- **What this task involves**
Put every line of the listing below into a numbered list, leaving out any blank lines.
*** Material
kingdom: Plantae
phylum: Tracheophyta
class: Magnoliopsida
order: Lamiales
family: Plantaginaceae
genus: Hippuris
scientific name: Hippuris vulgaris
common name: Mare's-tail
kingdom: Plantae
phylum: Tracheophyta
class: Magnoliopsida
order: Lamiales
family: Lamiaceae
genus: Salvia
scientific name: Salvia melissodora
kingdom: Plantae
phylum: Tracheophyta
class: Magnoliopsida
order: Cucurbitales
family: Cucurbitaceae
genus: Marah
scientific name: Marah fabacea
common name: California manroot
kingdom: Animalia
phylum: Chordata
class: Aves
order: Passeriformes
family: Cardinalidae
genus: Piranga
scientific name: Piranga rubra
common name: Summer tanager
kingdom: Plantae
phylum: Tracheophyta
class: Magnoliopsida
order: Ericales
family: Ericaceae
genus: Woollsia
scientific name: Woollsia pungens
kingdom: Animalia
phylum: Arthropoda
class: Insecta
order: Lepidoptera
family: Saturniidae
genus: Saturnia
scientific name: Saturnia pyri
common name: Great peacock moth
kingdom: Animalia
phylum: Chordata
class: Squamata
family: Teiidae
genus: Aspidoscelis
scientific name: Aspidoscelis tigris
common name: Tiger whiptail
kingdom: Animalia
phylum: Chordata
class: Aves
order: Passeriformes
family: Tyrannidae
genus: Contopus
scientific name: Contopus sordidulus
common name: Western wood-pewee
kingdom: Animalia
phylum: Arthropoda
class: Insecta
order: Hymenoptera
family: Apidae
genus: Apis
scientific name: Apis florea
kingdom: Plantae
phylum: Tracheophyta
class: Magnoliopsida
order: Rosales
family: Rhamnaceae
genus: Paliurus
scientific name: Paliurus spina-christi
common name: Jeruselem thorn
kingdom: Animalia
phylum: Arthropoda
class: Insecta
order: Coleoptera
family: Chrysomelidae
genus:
******
- **Solution to the exercise**
1. kingdom: Plantae
2. phylum: Tracheophyta
3. class: Magnoliopsida
4. order: Lamiales
5. family: Plantaginaceae
6. genus: Hippuris
7. scientific name: Hippuris vulgaris
8. common name: Mare's-tail
9. kingdom: Plantae
10. phylum: Tracheophyta
11. class: Magnoliopsida
12. order: Lamiales
13. family: Lamiaceae
14. genus: Salvia
15. scientific name: Salvia melissodora
16. kingdom: Plantae
17. phylum: Tracheophyta
18. class: Magnoliopsida
19. order: Cucurbitales
20. family: Cucurbitaceae
21. genus: Marah
22. scientific name: Marah fabacea
23. common name: California manroot
24. kingdom: Animalia
25. phylum: Chordata
26. class: Aves
27. order: Passeriformes
28. family: Cardinalidae
29. genus: Piranga
30. scientific name: Piranga rubra
31. common name: Summer tanager
32. kingdom: Plantae
33. phylum: Tracheophyta
34. class: Magnoliopsida
35. order: Ericales
36. family: Ericaceae
37. genus: Woollsia
38. scientific name: Woollsia pungens
39. kingdom: Animalia
40. phylum: Arthropoda
41. class: Insecta
42. order: Lepidoptera
43. family: Saturniidae
44. genus: Saturnia
45. scientific name: Saturnia pyri
46. common name: Great peacock moth
47. kingdom: Animalia
48. phylum: Chordata
49. class: Squamata
50. family: Teiidae
51. genus: Aspidoscelis
52. scientific name: Aspidoscelis tigris
53. common name: Tiger whiptail
54. kingdom: Animalia
55. phylum: Chordata
56. class: Aves
57. order: Passeriformes
58. family: Tyrannidae
59. genus: Contopus
60. scientific name: Contopus sordidulus
61. common name: Western wood-pewee
62. kingdom: Animalia
63. phylum: Arthropoda
64. class: Insecta
65. order: Hymenoptera
66. family: Apidae
67. genus: Apis
68. scientific name: Apis florea
69. kingdom: Plantae
70. phylum: Tracheophyta
71. class: Magnoliopsida
72. order: Rosales
73. family: Rhamnaceae
74. genus: Paliurus
75. scientific name: Paliurus spina-christi
76. common name: Jeruselem thorn
77. kingdom: Animalia
78. phylum: Arthropoda
79. class: Insecta
80. order: Coleoptera
81. family: Chrysomelidae
82. genus:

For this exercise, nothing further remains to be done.